Placa considered that carefully.

"Then I could wear a badge all the time?"

"Everyday. And no one could ever take it away from you."

"No one ever takes your badge?"

"Nunca."

"But how big do I have to be?"

"You have to be as old as your brother Chuey."

Then very seriously, Carmen said, "Entonces, I'll wait to be a police. Then I can have my own badge and no one can take it from it me."

She and Frank had exchanged a low-five. Thing was, Carmen never got to be as old as her brother Chuey.

The receptionist told Frank she could go in. Clay rose to meet her and they shook hands. After she settled uneasily into one of his chairs he asked how her week had been.

"Okay," she answered noncommittally, knowing she was buying time. Clay stared over the glasses at the tip of his nose. Frank knew what was expected and Clay always gave her the option to waste the hour or be productive.

"Had a girl get shot up this week. Knew her for a long time. She was a banger, but she was a good kid, good grades. She was a mean OG so nobody gave her trouble. She could get away with being smart. Could have gotten a scholarship to art schools."
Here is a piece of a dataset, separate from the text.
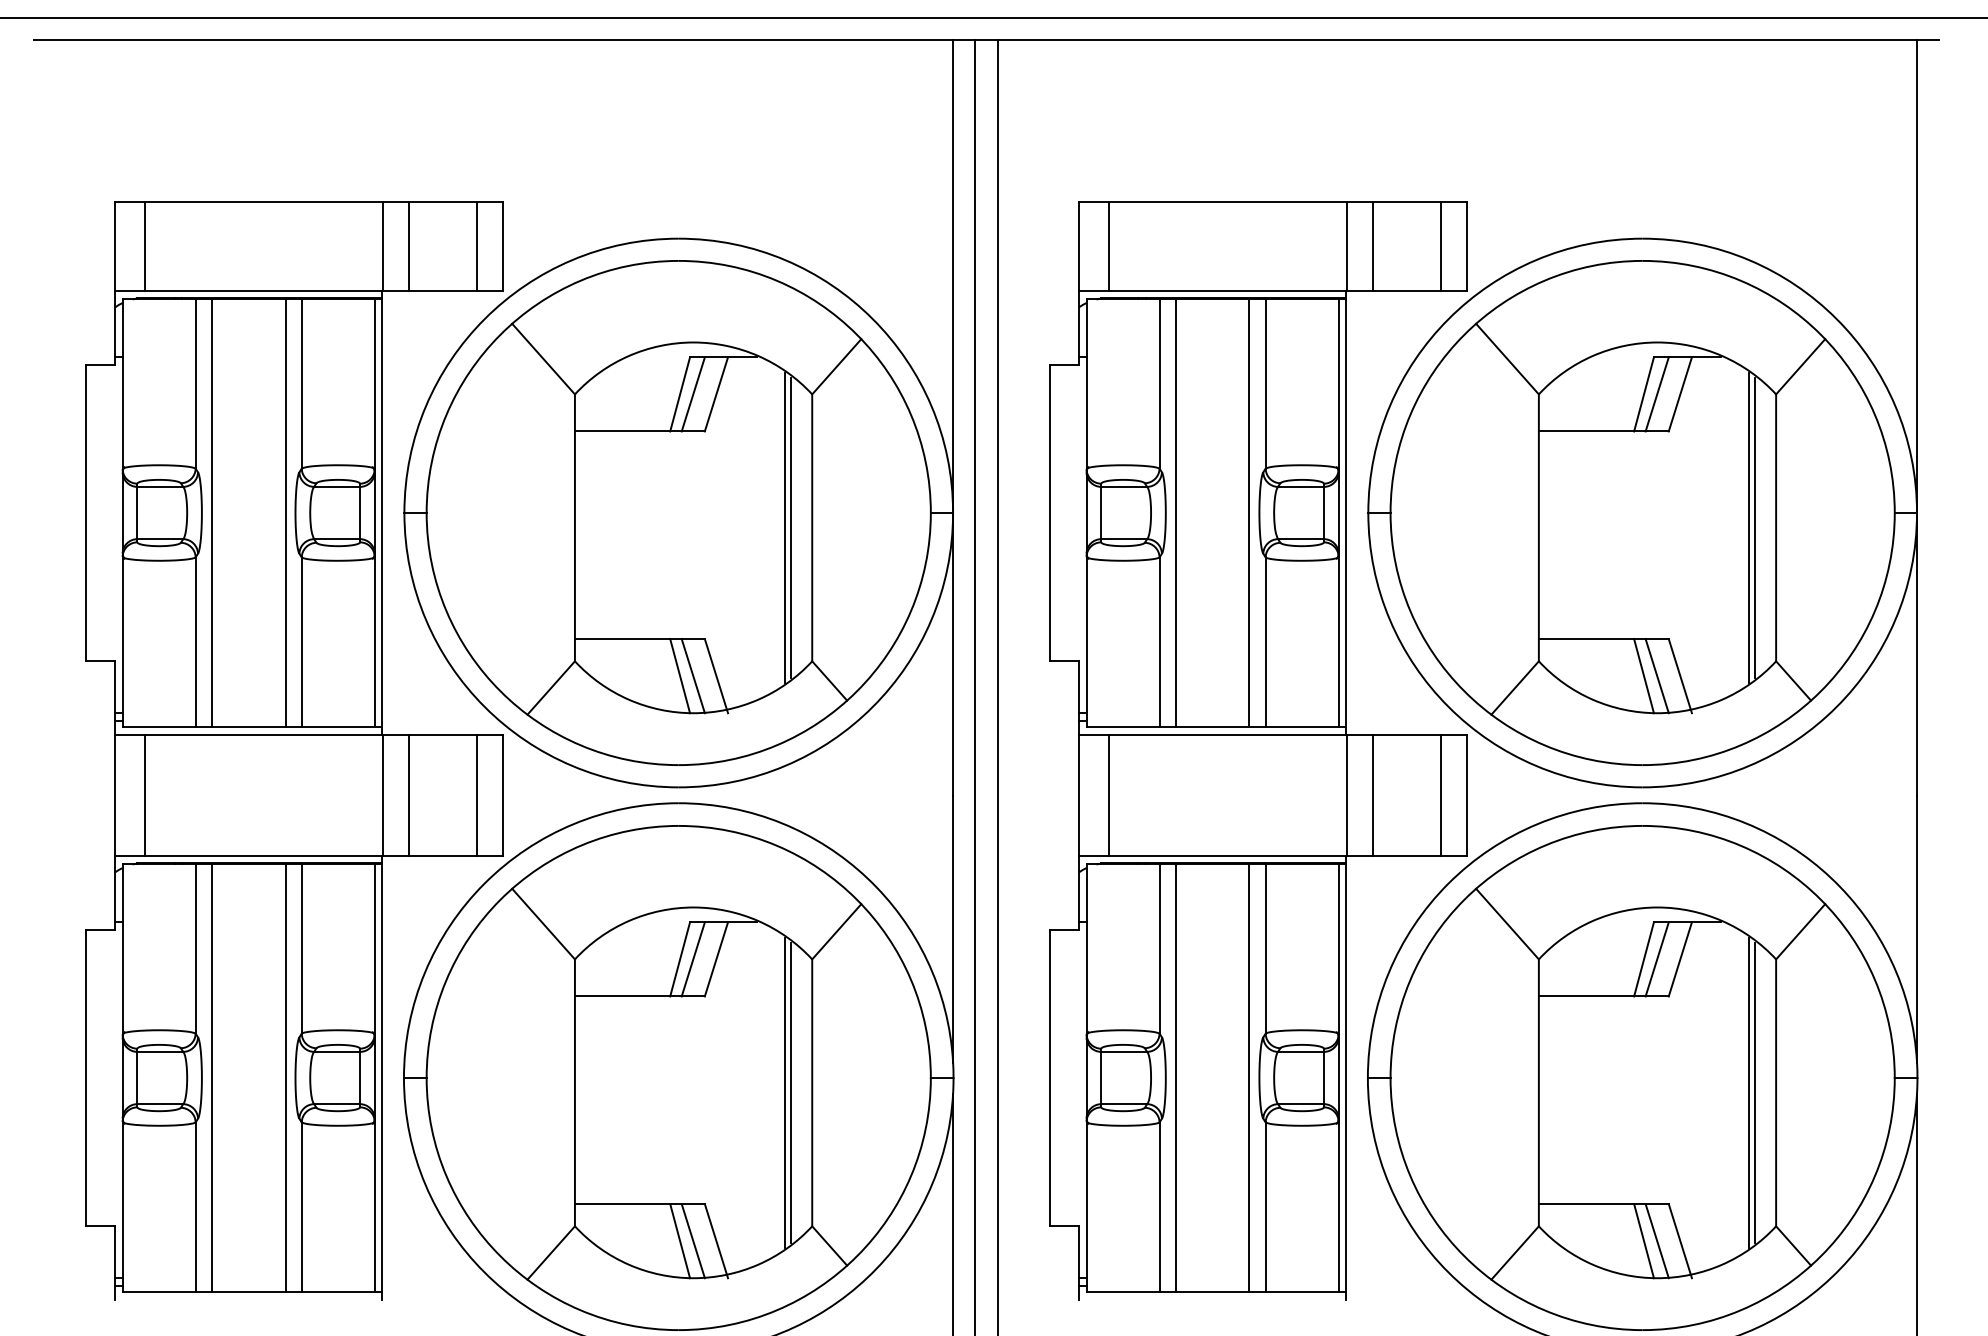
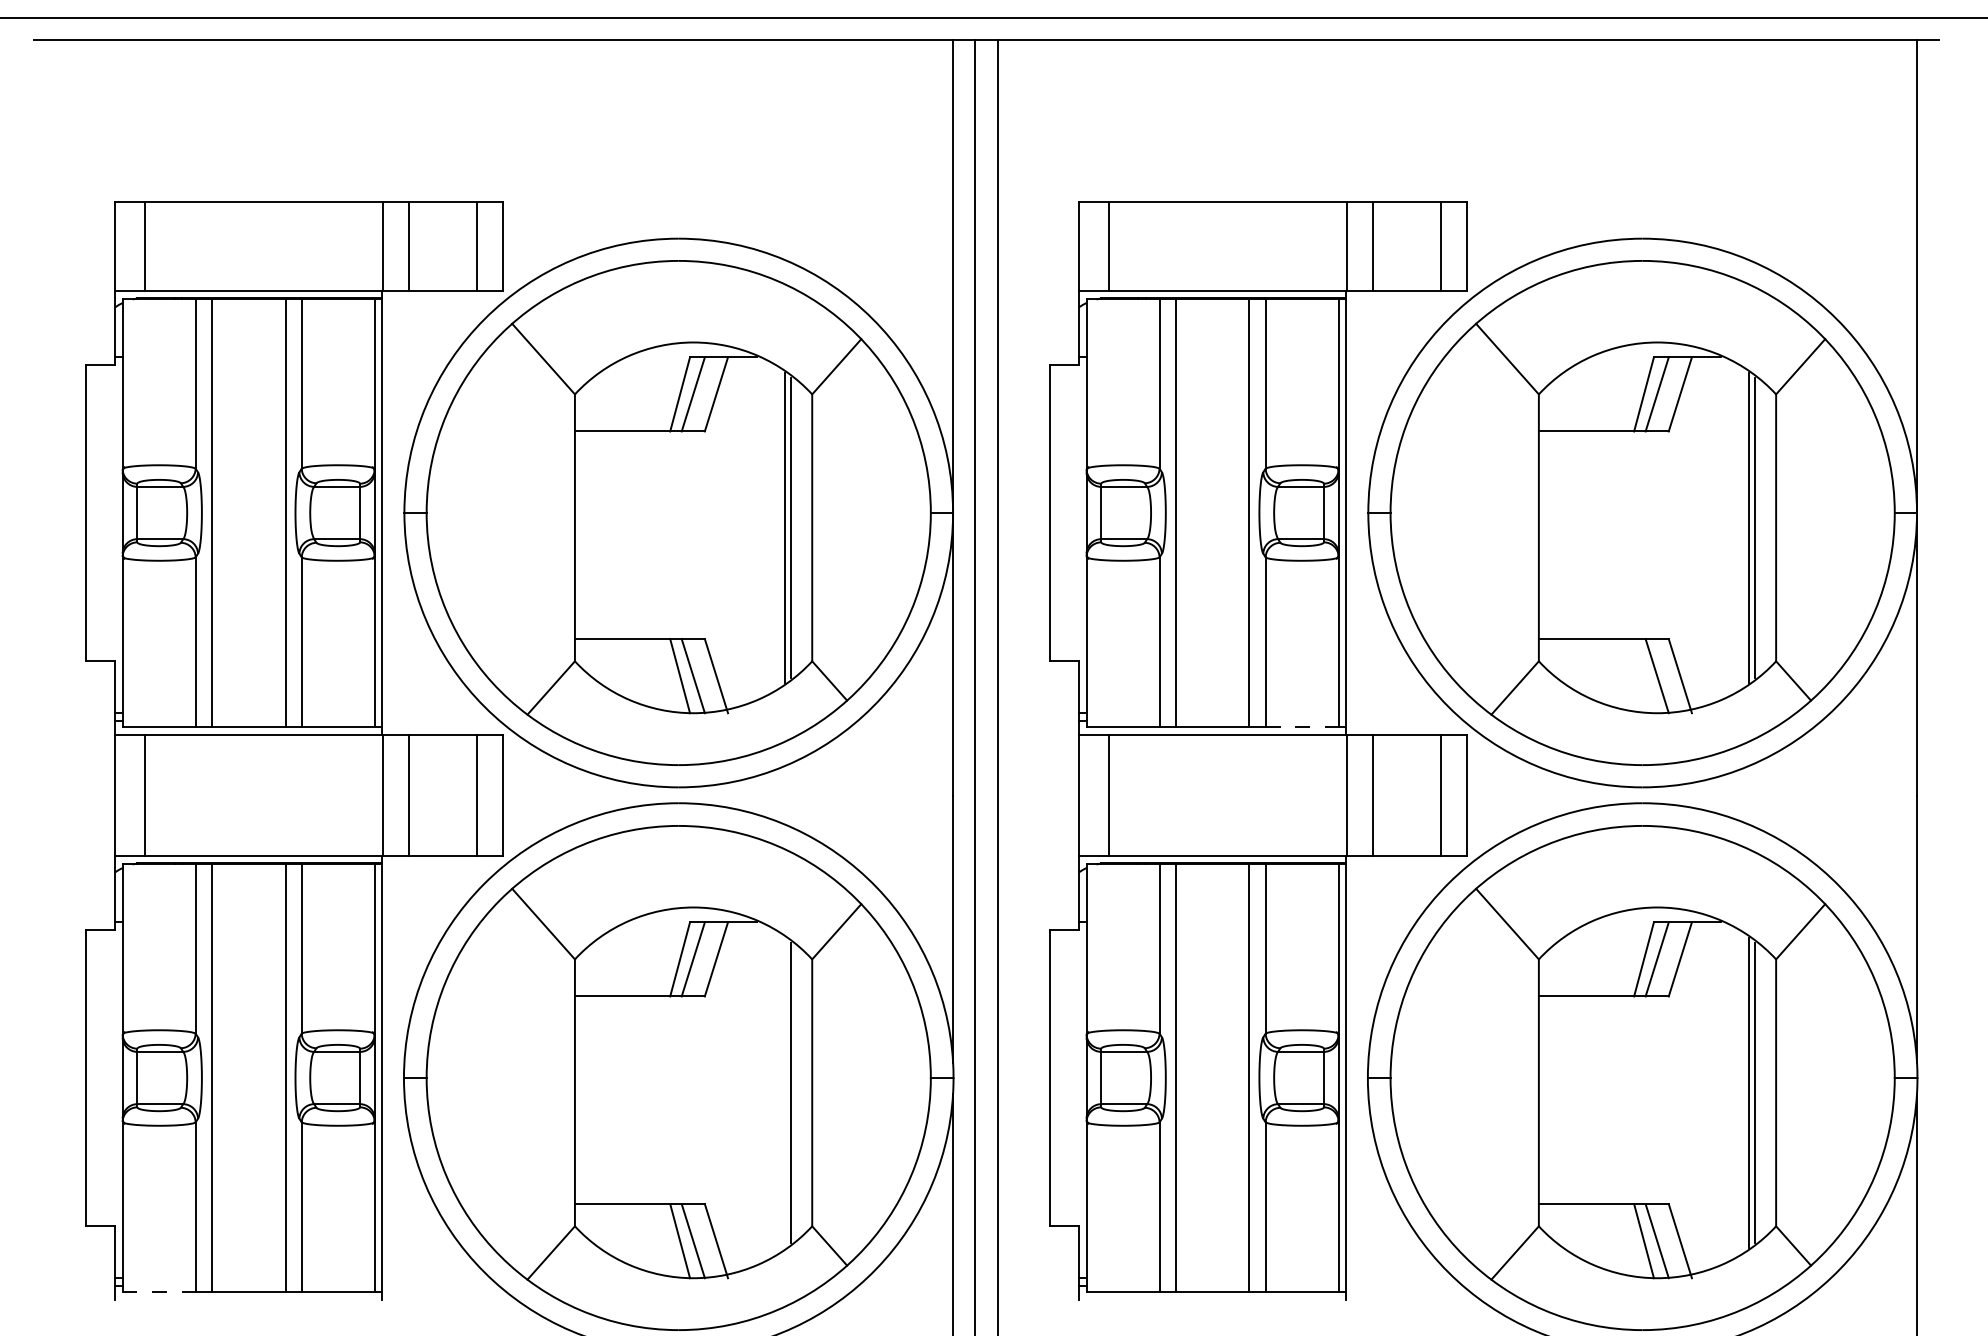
line at (1643, 676): present -> none
line at (1302, 726): solid -> dashed
line at (784, 1093): present -> none
line at (159, 1291): solid -> dashed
Holding her thumb and forefinger together, Frank continued, "She always got this close to convictions. Managed to wiggle out of them like her mother. Would have been fun to see her come up."

When Frank didn't continue, Clay said, "How does her death make you feel?"

Frank tossed a shoulder, shying from the answers. They swirled on the edge of her consciousness, waltzing like women in gauzy ball gowns. It took her a moment to pick out individual feelings and give them names. She walked over to the window. The pane was cool and solid against her fingers, a comforting contrast to the turbulence within. Knowing what Clay wanted to hear, she quickly catalogued and labeled her feelings.